当我们观察到抑郁症的治疗似乎对复杂的悲伤3无效时,CGT 是一种手动的 16 次干预措施。我们认为失去亲人是主要的生活压力源4并从依恋理论的角度理解悲伤5. 我们将失去依恋后的悲伤概念化为通常以急性形式出现并随着时间的推移随着失去的现实被接受并恢复幸福的能力而变得整合。我们将复杂的悲伤理解为最初强烈的悲伤形式持续存在并干扰功能的情况。大量研究让我们了解了适应损失的障碍。我们开发了一种治疗方法,专注于促进适应损失和解决障碍,利用长期暴露、动机性访谈、积极心理学、人际关系心理治疗和心理动力学心理治疗的策略和技术。

CGT 在美国国家心理健康研究所资助的三项随机对照试验中进行了测试6-8。在本报告中,我们分析了其中一项试验6的数据,其中参与者 (N=395) 是复杂性悲伤清单 (ICG) 得分为 30 或更高的人,他们接受了临床访谈,确认悲伤是首要问题。目前有物质使用障碍,或终生有精神病史、双相 I 型障碍、需要住院的主动自杀计划或蒙特利尔认知评估评分低于 21 分的人被排除在外。

这些患者通过复杂悲伤的结构化临床访谈 (SCI-CG) 进行了评估,该工具可用于识别 PGD 9的 DSM-5-TR 标准。该评估适用于 307 名研究参与者,其中 77 名(25.1%)在 6 至 12 个月之间失去亲人,因此仅出于时间考虑不符合 DSM-5-TR 标准。在剩余的 230 人中,194 人(84.3%)符合 DSM-5-TR 的 PGD 标准,36 人(15.7%)不符合。为父研究招募的所有患者被随机分配到西酞普兰或安慰剂组,有或没有 CGT 6

在符合 PGD 标准的患者 (N=194) 中,我们比较了接受 CGT (N=96) 与未接受 CGT (N=98) 的患者在终点(第 20 周)的研究结果。主要结果是治疗反应,测量为临床总体印象(CGI)改善的“大大改善”或“非常改善”的评级。我们进一步使用了几种悲伤症状测量方法:ICG、悲伤相关回避问卷 (GRAQ)、典型信念问卷 (TBQ) 和悲伤相关工作和社会适应量表 (WSAS)。卡方检验用于二元结果,两个样本 t 检验用于连续结果。所有假设检验都是双向的,显着性水平为 5%。所有分析均在 R (v1.4.1717) 中进行。父母研究已获得相关机构审查委员会的批准6. 在基线评估之前已从所有参与者获得书面知情同意书。

PGD​​ 患者样本在人口统计学和临床​​变量方面与父研究样本没有显着差异。大多数患者是女性(79.9%),白人(80.9%),至少完成了部分大学教育(90.2%),平均因病失去父母或配偶(68.6%)(65.5%)4-5年. 样本的平均年龄为 52.7±14.2 岁。患者目前的抑郁症(69.6%)、目前的创伤后应激障碍(46.4%)和自杀念头的发生率很高(61.9%)(另见补充信息)。

PGD​​ 样本的治疗反应密切反映了父研究的治疗反应。具体而言,DSM-5-TR PGD 组随机分配至 CGT 与无 CGT 的反应率为 88.2% 与 60.9%(p<0.001),而母研究中所有参与者的反应率为 82.9% 与 63.4%。与父母研究相比,接受 CGT 与未接受 CGT 的患者治疗后悲伤相关症状和损伤的平均得分显着降低(ICG:17.7 与 25.4,p<0.001;WSAS:7.9 与 13.4, p=0.001;GRAQ:9.4 对 14.6,p=0.01;TBQ:3.9 对 7.1,p<0.001)(另见补充信息)。

我们的结果表明,符合 PGD 的 DSM-5-TR 标准的研究参与者与完整的父母研究样本没有显着的人口统计学或临床差异。

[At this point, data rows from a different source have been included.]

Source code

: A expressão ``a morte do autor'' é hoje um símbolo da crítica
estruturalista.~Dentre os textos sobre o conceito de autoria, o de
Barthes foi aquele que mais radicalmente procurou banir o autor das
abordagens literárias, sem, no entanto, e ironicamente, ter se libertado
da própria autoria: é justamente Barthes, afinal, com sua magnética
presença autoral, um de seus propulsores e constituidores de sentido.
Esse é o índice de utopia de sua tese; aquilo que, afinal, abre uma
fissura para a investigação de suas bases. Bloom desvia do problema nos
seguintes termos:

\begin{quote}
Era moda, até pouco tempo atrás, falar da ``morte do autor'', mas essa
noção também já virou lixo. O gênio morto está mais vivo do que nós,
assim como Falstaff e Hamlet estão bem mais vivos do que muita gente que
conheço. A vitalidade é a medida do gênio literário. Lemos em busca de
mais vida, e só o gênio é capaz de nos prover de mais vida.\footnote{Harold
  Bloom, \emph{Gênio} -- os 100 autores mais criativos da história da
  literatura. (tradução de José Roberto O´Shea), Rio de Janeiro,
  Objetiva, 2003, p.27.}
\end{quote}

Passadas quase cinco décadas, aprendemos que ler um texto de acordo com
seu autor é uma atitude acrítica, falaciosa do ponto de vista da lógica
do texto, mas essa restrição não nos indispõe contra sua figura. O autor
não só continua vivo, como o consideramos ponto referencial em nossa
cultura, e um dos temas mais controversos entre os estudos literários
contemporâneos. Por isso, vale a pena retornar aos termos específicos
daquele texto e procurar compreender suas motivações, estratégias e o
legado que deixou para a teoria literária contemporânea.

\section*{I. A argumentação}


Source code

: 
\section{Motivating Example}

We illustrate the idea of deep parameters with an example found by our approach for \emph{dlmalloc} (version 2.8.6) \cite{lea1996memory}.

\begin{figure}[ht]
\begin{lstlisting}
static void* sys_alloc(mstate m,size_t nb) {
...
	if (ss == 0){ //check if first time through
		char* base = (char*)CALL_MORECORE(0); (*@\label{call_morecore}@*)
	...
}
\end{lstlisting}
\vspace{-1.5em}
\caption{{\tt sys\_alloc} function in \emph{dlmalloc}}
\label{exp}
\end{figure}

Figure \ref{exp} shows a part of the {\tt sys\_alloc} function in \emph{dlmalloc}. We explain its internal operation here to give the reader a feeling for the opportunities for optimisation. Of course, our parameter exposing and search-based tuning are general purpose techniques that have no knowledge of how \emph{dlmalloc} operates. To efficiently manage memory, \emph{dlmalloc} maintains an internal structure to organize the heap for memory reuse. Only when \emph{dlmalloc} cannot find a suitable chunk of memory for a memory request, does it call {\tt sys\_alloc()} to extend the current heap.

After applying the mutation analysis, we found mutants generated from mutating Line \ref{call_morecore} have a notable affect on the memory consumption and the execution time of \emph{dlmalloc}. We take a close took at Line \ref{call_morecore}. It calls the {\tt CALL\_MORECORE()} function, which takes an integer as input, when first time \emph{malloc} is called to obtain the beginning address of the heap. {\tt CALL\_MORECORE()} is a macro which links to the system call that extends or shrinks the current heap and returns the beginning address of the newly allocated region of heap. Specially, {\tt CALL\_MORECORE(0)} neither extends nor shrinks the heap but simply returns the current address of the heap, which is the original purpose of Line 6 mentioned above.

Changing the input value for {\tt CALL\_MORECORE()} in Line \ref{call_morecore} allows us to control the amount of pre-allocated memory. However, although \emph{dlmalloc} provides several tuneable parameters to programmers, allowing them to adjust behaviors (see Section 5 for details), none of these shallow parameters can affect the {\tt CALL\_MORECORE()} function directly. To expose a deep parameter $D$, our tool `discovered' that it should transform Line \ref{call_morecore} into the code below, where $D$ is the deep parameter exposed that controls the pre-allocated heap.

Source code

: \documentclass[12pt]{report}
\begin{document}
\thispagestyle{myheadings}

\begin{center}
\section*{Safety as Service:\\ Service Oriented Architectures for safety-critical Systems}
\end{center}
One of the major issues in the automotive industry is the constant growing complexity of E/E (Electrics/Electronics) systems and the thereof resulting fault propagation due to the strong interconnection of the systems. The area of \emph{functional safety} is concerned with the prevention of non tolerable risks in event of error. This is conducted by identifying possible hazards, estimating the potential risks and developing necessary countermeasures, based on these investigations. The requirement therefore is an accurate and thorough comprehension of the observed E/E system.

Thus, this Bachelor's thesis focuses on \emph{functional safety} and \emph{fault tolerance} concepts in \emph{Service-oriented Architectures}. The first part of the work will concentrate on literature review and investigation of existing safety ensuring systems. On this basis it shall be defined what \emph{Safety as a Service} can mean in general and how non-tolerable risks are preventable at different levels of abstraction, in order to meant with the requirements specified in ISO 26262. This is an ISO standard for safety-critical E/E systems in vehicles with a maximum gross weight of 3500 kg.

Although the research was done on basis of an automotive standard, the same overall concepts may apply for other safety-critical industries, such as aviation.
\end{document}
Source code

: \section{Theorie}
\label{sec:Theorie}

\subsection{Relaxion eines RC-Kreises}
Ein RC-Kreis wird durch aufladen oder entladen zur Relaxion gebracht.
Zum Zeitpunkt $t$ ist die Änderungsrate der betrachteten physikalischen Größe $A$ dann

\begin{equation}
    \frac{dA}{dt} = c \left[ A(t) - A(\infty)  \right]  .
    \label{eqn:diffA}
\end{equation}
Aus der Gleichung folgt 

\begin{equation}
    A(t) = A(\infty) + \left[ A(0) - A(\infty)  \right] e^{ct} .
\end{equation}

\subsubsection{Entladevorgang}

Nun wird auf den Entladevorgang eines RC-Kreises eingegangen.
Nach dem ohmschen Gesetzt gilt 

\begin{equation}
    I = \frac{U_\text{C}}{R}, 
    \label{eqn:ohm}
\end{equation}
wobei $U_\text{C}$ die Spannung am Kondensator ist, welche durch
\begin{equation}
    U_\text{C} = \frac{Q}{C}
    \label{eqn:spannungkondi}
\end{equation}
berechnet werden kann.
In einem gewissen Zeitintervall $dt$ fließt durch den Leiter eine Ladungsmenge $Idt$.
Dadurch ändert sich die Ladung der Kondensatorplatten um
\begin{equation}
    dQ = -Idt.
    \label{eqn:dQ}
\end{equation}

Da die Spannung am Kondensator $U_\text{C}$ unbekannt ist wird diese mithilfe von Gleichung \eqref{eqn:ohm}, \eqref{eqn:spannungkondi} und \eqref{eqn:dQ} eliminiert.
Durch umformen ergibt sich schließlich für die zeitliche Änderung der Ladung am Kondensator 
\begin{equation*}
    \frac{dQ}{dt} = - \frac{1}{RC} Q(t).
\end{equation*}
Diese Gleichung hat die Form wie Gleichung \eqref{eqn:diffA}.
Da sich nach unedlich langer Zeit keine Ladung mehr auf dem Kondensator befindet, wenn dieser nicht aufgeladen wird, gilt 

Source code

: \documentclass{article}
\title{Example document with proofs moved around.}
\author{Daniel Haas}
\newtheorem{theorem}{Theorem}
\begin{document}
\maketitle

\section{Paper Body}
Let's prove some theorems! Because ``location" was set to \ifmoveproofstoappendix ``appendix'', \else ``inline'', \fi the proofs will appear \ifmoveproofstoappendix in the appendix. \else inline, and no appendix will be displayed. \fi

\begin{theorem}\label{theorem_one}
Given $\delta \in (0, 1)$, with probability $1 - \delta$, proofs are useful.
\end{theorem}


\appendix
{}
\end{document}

与无 CGT 相比,诊断为 PGD 的患者对 CGT 的反应率显着提高,结果与父研究几乎相同。

这些发现受限于回顾性应用 DSM-5-TR 标准进行 PGD 的需要,并且诊断可能不如使用经过验证的仪器1准确。此外,在这些分析中被诊断为 PGD 的人仅代表最初随机样本的一半。然而,几乎一半 (43.8%) 被遗漏的参与者根本没有接受诊断 PGD 所需的评估,另外 38% 被排除在外,因为接受 PGD 诊断为时过早(自丢失后 6 个月到 1 年)。此外,被评估的人与父母研究的参与者在人口统计学或临床特征上没有差异。

我们支持继续研究 PGD 的有效治疗方法。与此同时,我们相信临床医生会受益于知道 CGT 是一种经过严格验证的干预6-8,可以适当地重新标记为延长悲伤障碍治疗 (PGDT)。